02 : [Armand Nevan Fabian]

67.5K 3.6K 238
                                    

Cowok yang berada di hadapanku ini namanya Nevan. Eh, aku udah pernah bilang sebelumnya 'kan kalo dia itu Pembimbingku? Jadi dia ada disini dengan buku dan kacamata baca yang bertengger di hidung mancungnya itu untuk mengajariku.

Sebentar lagi Ujian Nasional. Artinya, setelah berhasil hidup di medan perang selama tiga tahun ini dan menang, aku akan kuliah. Apa aku akan mendapatkan teman disana? Entahlah, aku tak mau memikirkannya.

Tak. Aduh. Aku mengusap keningku yang dipukul lumayan keras oleh Nevan.

"Apaan sih?! Sakit, tau!" kataku kesal.

Nevan menaikkan sebelah alis. "Jangan bengong. Gue disini bukan buat liatin lo melakukan hal aneh."

Aku cemberut. Nevan bahkan ngatain aku aneh.

"Aku gak aneh! Yang aneh itu si Rossie, dia daritadi gelayutan aja di leher kamu, tuh. Gatau minta digendong apa minta diajak jalan-jalan," jelasku.

"Kakak aneh gak boleh ngatain aku aneh!" pekik Rossie dengan mata melotot dan merah.

Ih, aku udah kebal ya sama tatapan menyeramkan dia. Abisnya dia sering banget marah sih.

Mata Nevan mengerjap beberapa kali sebelum menoleh ke kanan dan kiri. Dia nyari Rossie ya? Gadis kecil yang berwajah pucat itu menatapku sebal, tapi saat sadar Nevan mencari keberadaan dirinya membuat bibir Rossie mengembangkan senyuman—oh enggak, seringaian seram.

"Kamu nyariin Rossie ya Nev? Kan aku udah bilang dia lagi gelayutan di leher kamu," kataku sebal.

Rossie aja dicariin. Aku yang di depan mata gak diperhatiin. Ini gak adil! Dunia kejam sekali, Tuhan! Aku menggerutu sebal lalu menggenggam pensilku dengan erat dan menuliskan kata-kata yang hanya kumengerti artinya.

"Lo nulis apaan, hah?" ujar Nevan.

"Aku mau santet Nevan biar bisa adil," bisikku—lebih pada diri sendiri.

"Emangnya gue gak adil gimana?" tanyanya lagi.

Aku menghentikan pergerakan menulis. "Kamu tuh nyariin Rossie aja daritadi tapi aku yang di depan mata gak diperhatiin! Hih!"

Nevan menghela napas, dia terlihat menahan tawa tapi wajahnya bingung.

"Rossie itu siapa?"

"Anak kecil yang meninggal karna kecelakaan mobil, tangannya putus setengah. Dia itu setan cilik yang rese, bawel, nyebelin tingkat dewa banget deh," aku curcol yess.

"KAKAK! Bisa gak sih baik-baikin aku di depan Kak Nevan?!"

"Aku gak mau bohong, tau!" jawabku sebal seraya memonyongkan bibir.

Rambut Rossie kini sudah naik ke atas, wajahnya menggeram kesal dan aura hitam terlihat mengelilingi kami. Bulu kudukku tiba-tiba meremang. Nevan apalagi, wajahnya sudah pucat. Dia sakit?

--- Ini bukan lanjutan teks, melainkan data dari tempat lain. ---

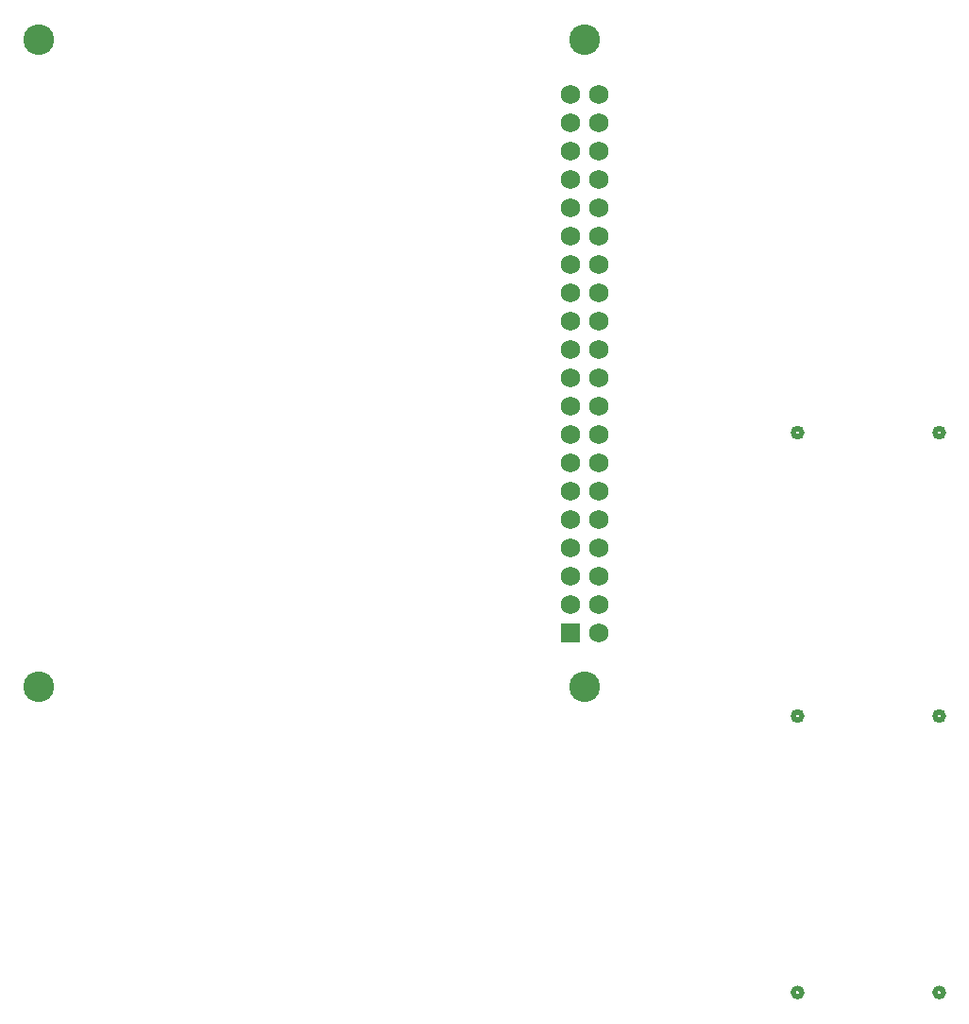
<source format=gbr>
%TF.GenerationSoftware,KiCad,Pcbnew,9.0.1*%
%TF.CreationDate,2025-10-08T20:15:02+11:00*%
%TF.ProjectId,Remora Nucleo F446ZE Hat,52656d6f-7261-4204-9e75-636c656f2046,rev?*%
%TF.SameCoordinates,Original*%
%TF.FileFunction,Legend,Bot*%
%TF.FilePolarity,Positive*%
%FSLAX46Y46*%
G04 Gerber Fmt 4.6, Leading zero omitted, Abs format (unit mm)*
G04 Created by KiCad (PCBNEW 9.0.1) date 2025-10-08 20:15:02*
%MOMM*%
%LPD*%
G01*
G04 APERTURE LIST*
%ADD10C,0.508000*%
%ADD11C,2.750000*%
%ADD12R,1.750000X1.750000*%
%ADD13C,1.750000*%
G04 APERTURE END LIST*
D10*
%TO.C,J9*%
X194691000Y-129390699D02*
G75*
G02*
X193929000Y-129390699I-381000J0D01*
G01*
X193929000Y-129390699D02*
G75*
G02*
X194691000Y-129390699I381000J0D01*
G01*
%TO.C,J6*%
X181991000Y-154170701D02*
G75*
G02*
X181229000Y-154170701I-381000J0D01*
G01*
X181229000Y-154170701D02*
G75*
G02*
X181991000Y-154170701I381000J0D01*
G01*
%TO.C,J7*%
X194691000Y-154170701D02*
G75*
G02*
X193929000Y-154170701I-381000J0D01*
G01*
X193929000Y-154170701D02*
G75*
G02*
X194691000Y-154170701I381000J0D01*
G01*
%TO.C,J8*%
X181991000Y-129390699D02*
G75*
G02*
X181229000Y-129390699I-381000J0D01*
G01*
X181229000Y-129390699D02*
G75*
G02*
X181991000Y-129390699I381000J0D01*
G01*
%TO.C,J11*%
X194691000Y-103990699D02*
G75*
G02*
X193929000Y-103990699I-381000J0D01*
G01*
X193929000Y-103990699D02*
G75*
G02*
X194691000Y-103990699I381000J0D01*
G01*
%TO.C,J10*%
X181991000Y-103990699D02*
G75*
G02*
X181229000Y-103990699I-381000J0D01*
G01*
X181229000Y-103990699D02*
G75*
G02*
X181991000Y-103990699I381000J0D01*
G01*
%TD*%
D11*
%TO.C,RP1*%
X113560000Y-126790000D03*
X162560000Y-126790000D03*
X113560000Y-68790000D03*
X162560000Y-68790000D03*
D12*
X161290000Y-121920000D03*
D13*
X163830000Y-121920000D03*
X161290000Y-119380000D03*
X163830000Y-119380000D03*
X161290000Y-116840000D03*
X163830000Y-116840000D03*
X161290000Y-114300000D03*
X163830000Y-114300000D03*
X161290000Y-111760000D03*
X163830000Y-111760000D03*
X161290000Y-109220000D03*
X163830000Y-109220000D03*
X161290000Y-106680000D03*
X163830000Y-106680000D03*
X161290000Y-104140000D03*
X163830000Y-104140000D03*
X161290000Y-101600000D03*
X163830000Y-101600000D03*
X161290000Y-99060000D03*
X163830000Y-99060000D03*
X161290000Y-96520000D03*
X163830000Y-96520000D03*
X161290000Y-93980000D03*
X163830000Y-93980000D03*
X161290000Y-91440000D03*
X163830000Y-91440000D03*
X161290000Y-88900000D03*
X163830000Y-88900000D03*
X161290000Y-86360000D03*
X163830000Y-86360000D03*
X161290000Y-83820000D03*
X163830000Y-83820000D03*
X161290000Y-81280000D03*
X163830000Y-81280000D03*
X161290000Y-78740000D03*
X163830000Y-78740000D03*
X161290000Y-76200000D03*
X163830000Y-76200000D03*
X161290000Y-73660000D03*
X163830000Y-73660000D03*
%TD*%
M02*

</source>
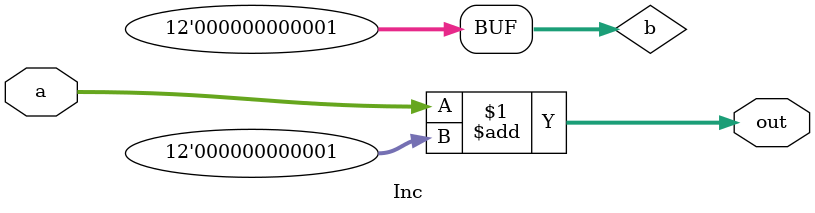
<source format=sv>
module Inc(input[12:0] a ,output[12:0] out);
	logic[11:0] b = 13'b0000000000001;
	assign out = a + b;
endmodule

</source>
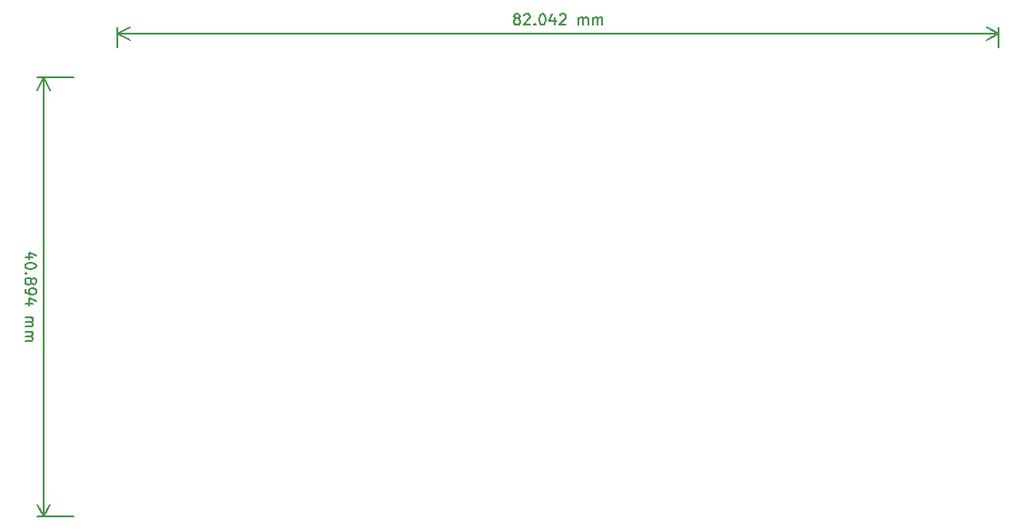
<source format=gbr>
G04 #@! TF.GenerationSoftware,KiCad,Pcbnew,(5.1.4-0-10_14)*
G04 #@! TF.CreationDate,2021-03-24T14:33:32+01:00*
G04 #@! TF.ProjectId,Display7447,44697370-6c61-4793-9734-34372e6b6963,rev?*
G04 #@! TF.SameCoordinates,Original*
G04 #@! TF.FileFunction,Other,ECO1*
%FSLAX46Y46*%
G04 Gerber Fmt 4.6, Leading zero omitted, Abs format (unit mm)*
G04 Created by KiCad (PCBNEW (5.1.4-0-10_14)) date 2021-03-24 14:33:32*
%MOMM*%
%LPD*%
G04 APERTURE LIST*
%ADD10C,0.150000*%
G04 APERTURE END LIST*
D10*
X71304285Y-35068333D02*
X70637619Y-35068333D01*
X71685238Y-34830238D02*
X70970952Y-34592142D01*
X70970952Y-35211190D01*
X71637619Y-35782619D02*
X71637619Y-35877857D01*
X71590000Y-35973095D01*
X71542380Y-36020714D01*
X71447142Y-36068333D01*
X71256666Y-36115952D01*
X71018571Y-36115952D01*
X70828095Y-36068333D01*
X70732857Y-36020714D01*
X70685238Y-35973095D01*
X70637619Y-35877857D01*
X70637619Y-35782619D01*
X70685238Y-35687380D01*
X70732857Y-35639761D01*
X70828095Y-35592142D01*
X71018571Y-35544523D01*
X71256666Y-35544523D01*
X71447142Y-35592142D01*
X71542380Y-35639761D01*
X71590000Y-35687380D01*
X71637619Y-35782619D01*
X70732857Y-36544523D02*
X70685238Y-36592142D01*
X70637619Y-36544523D01*
X70685238Y-36496904D01*
X70732857Y-36544523D01*
X70637619Y-36544523D01*
X71209047Y-37163571D02*
X71256666Y-37068333D01*
X71304285Y-37020714D01*
X71399523Y-36973095D01*
X71447142Y-36973095D01*
X71542380Y-37020714D01*
X71590000Y-37068333D01*
X71637619Y-37163571D01*
X71637619Y-37354047D01*
X71590000Y-37449285D01*
X71542380Y-37496904D01*
X71447142Y-37544523D01*
X71399523Y-37544523D01*
X71304285Y-37496904D01*
X71256666Y-37449285D01*
X71209047Y-37354047D01*
X71209047Y-37163571D01*
X71161428Y-37068333D01*
X71113809Y-37020714D01*
X71018571Y-36973095D01*
X70828095Y-36973095D01*
X70732857Y-37020714D01*
X70685238Y-37068333D01*
X70637619Y-37163571D01*
X70637619Y-37354047D01*
X70685238Y-37449285D01*
X70732857Y-37496904D01*
X70828095Y-37544523D01*
X71018571Y-37544523D01*
X71113809Y-37496904D01*
X71161428Y-37449285D01*
X71209047Y-37354047D01*
X70637619Y-38020714D02*
X70637619Y-38211190D01*
X70685238Y-38306428D01*
X70732857Y-38354047D01*
X70875714Y-38449285D01*
X71066190Y-38496904D01*
X71447142Y-38496904D01*
X71542380Y-38449285D01*
X71590000Y-38401666D01*
X71637619Y-38306428D01*
X71637619Y-38115952D01*
X71590000Y-38020714D01*
X71542380Y-37973095D01*
X71447142Y-37925476D01*
X71209047Y-37925476D01*
X71113809Y-37973095D01*
X71066190Y-38020714D01*
X71018571Y-38115952D01*
X71018571Y-38306428D01*
X71066190Y-38401666D01*
X71113809Y-38449285D01*
X71209047Y-38496904D01*
X71304285Y-39354047D02*
X70637619Y-39354047D01*
X71685238Y-39115952D02*
X70970952Y-38877857D01*
X70970952Y-39496904D01*
X70637619Y-40639761D02*
X71304285Y-40639761D01*
X71209047Y-40639761D02*
X71256666Y-40687380D01*
X71304285Y-40782619D01*
X71304285Y-40925476D01*
X71256666Y-41020714D01*
X71161428Y-41068333D01*
X70637619Y-41068333D01*
X71161428Y-41068333D02*
X71256666Y-41115952D01*
X71304285Y-41211190D01*
X71304285Y-41354047D01*
X71256666Y-41449285D01*
X71161428Y-41496904D01*
X70637619Y-41496904D01*
X70637619Y-41973095D02*
X71304285Y-41973095D01*
X71209047Y-41973095D02*
X71256666Y-42020714D01*
X71304285Y-42115952D01*
X71304285Y-42258809D01*
X71256666Y-42354047D01*
X71161428Y-42401666D01*
X70637619Y-42401666D01*
X71161428Y-42401666D02*
X71256666Y-42449285D01*
X71304285Y-42544523D01*
X71304285Y-42687380D01*
X71256666Y-42782619D01*
X71161428Y-42830238D01*
X70637619Y-42830238D01*
X72390000Y-18288000D02*
X72390000Y-59182000D01*
X75184000Y-18288000D02*
X71803579Y-18288000D01*
X75184000Y-59182000D02*
X71803579Y-59182000D01*
X72390000Y-59182000D02*
X71803579Y-58055496D01*
X72390000Y-59182000D02*
X72976421Y-58055496D01*
X72390000Y-18288000D02*
X71803579Y-19414504D01*
X72390000Y-18288000D02*
X72976421Y-19414504D01*
X116316619Y-12804952D02*
X116221380Y-12757333D01*
X116173761Y-12709714D01*
X116126142Y-12614476D01*
X116126142Y-12566857D01*
X116173761Y-12471619D01*
X116221380Y-12424000D01*
X116316619Y-12376380D01*
X116507095Y-12376380D01*
X116602333Y-12424000D01*
X116649952Y-12471619D01*
X116697571Y-12566857D01*
X116697571Y-12614476D01*
X116649952Y-12709714D01*
X116602333Y-12757333D01*
X116507095Y-12804952D01*
X116316619Y-12804952D01*
X116221380Y-12852571D01*
X116173761Y-12900190D01*
X116126142Y-12995428D01*
X116126142Y-13185904D01*
X116173761Y-13281142D01*
X116221380Y-13328761D01*
X116316619Y-13376380D01*
X116507095Y-13376380D01*
X116602333Y-13328761D01*
X116649952Y-13281142D01*
X116697571Y-13185904D01*
X116697571Y-12995428D01*
X116649952Y-12900190D01*
X116602333Y-12852571D01*
X116507095Y-12804952D01*
X117078523Y-12471619D02*
X117126142Y-12424000D01*
X117221380Y-12376380D01*
X117459476Y-12376380D01*
X117554714Y-12424000D01*
X117602333Y-12471619D01*
X117649952Y-12566857D01*
X117649952Y-12662095D01*
X117602333Y-12804952D01*
X117030904Y-13376380D01*
X117649952Y-13376380D01*
X118078523Y-13281142D02*
X118126142Y-13328761D01*
X118078523Y-13376380D01*
X118030904Y-13328761D01*
X118078523Y-13281142D01*
X118078523Y-13376380D01*
X118745190Y-12376380D02*
X118840428Y-12376380D01*
X118935666Y-12424000D01*
X118983285Y-12471619D01*
X119030904Y-12566857D01*
X119078523Y-12757333D01*
X119078523Y-12995428D01*
X119030904Y-13185904D01*
X118983285Y-13281142D01*
X118935666Y-13328761D01*
X118840428Y-13376380D01*
X118745190Y-13376380D01*
X118649952Y-13328761D01*
X118602333Y-13281142D01*
X118554714Y-13185904D01*
X118507095Y-12995428D01*
X118507095Y-12757333D01*
X118554714Y-12566857D01*
X118602333Y-12471619D01*
X118649952Y-12424000D01*
X118745190Y-12376380D01*
X119935666Y-12709714D02*
X119935666Y-13376380D01*
X119697571Y-12328761D02*
X119459476Y-13043047D01*
X120078523Y-13043047D01*
X120411857Y-12471619D02*
X120459476Y-12424000D01*
X120554714Y-12376380D01*
X120792809Y-12376380D01*
X120888047Y-12424000D01*
X120935666Y-12471619D01*
X120983285Y-12566857D01*
X120983285Y-12662095D01*
X120935666Y-12804952D01*
X120364238Y-13376380D01*
X120983285Y-13376380D01*
X122173761Y-13376380D02*
X122173761Y-12709714D01*
X122173761Y-12804952D02*
X122221380Y-12757333D01*
X122316619Y-12709714D01*
X122459476Y-12709714D01*
X122554714Y-12757333D01*
X122602333Y-12852571D01*
X122602333Y-13376380D01*
X122602333Y-12852571D02*
X122649952Y-12757333D01*
X122745190Y-12709714D01*
X122888047Y-12709714D01*
X122983285Y-12757333D01*
X123030904Y-12852571D01*
X123030904Y-13376380D01*
X123507095Y-13376380D02*
X123507095Y-12709714D01*
X123507095Y-12804952D02*
X123554714Y-12757333D01*
X123649952Y-12709714D01*
X123792809Y-12709714D01*
X123888047Y-12757333D01*
X123935666Y-12852571D01*
X123935666Y-13376380D01*
X123935666Y-12852571D02*
X123983285Y-12757333D01*
X124078523Y-12709714D01*
X124221380Y-12709714D01*
X124316619Y-12757333D01*
X124364238Y-12852571D01*
X124364238Y-13376380D01*
X161290000Y-14224000D02*
X79248000Y-14224000D01*
X161290000Y-15494000D02*
X161290000Y-13637579D01*
X79248000Y-15494000D02*
X79248000Y-13637579D01*
X79248000Y-14224000D02*
X80374504Y-13637579D01*
X79248000Y-14224000D02*
X80374504Y-14810421D01*
X161290000Y-14224000D02*
X160163496Y-13637579D01*
X161290000Y-14224000D02*
X160163496Y-14810421D01*
M02*

</source>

Rossie sih segala iseng, apaan kali itu tangannya ngelus-ngelus lengan Nevan? Emangnya si Nevan kucing? Mukanya Nevan juga tambah pucet. Matanya lirik sana lirik sini.

"Nevan sakit mata ya? Kok daritadi matanya gerak-gerak mulu sih?"

Nevan tiba-tiba membereskan peralatan tulis dan langsung bangkit sambil memeluk buku-bukunya. Lha? Dia mau kemana toh? Katanya mau ngajarin aku?

"Gue balik dulu."

Klik. Pintu ruang rawatpun tertutup rapat dari luar. Hadeh, aku ditinggal sama Rossie nih. Tatapanku terfokus pada Rossie yang sedang main dengan setan cowok seumurnya. Namanya Andy.

Aku bingung deh, Andy lepas kepala kok gampang banget. Aku nyoba ngikutin dia tapi gabisa loh. Leherku malahan sakit. Kata Rossie aku harus mati dulu biar kepalaku bisa lepas dari tubuh.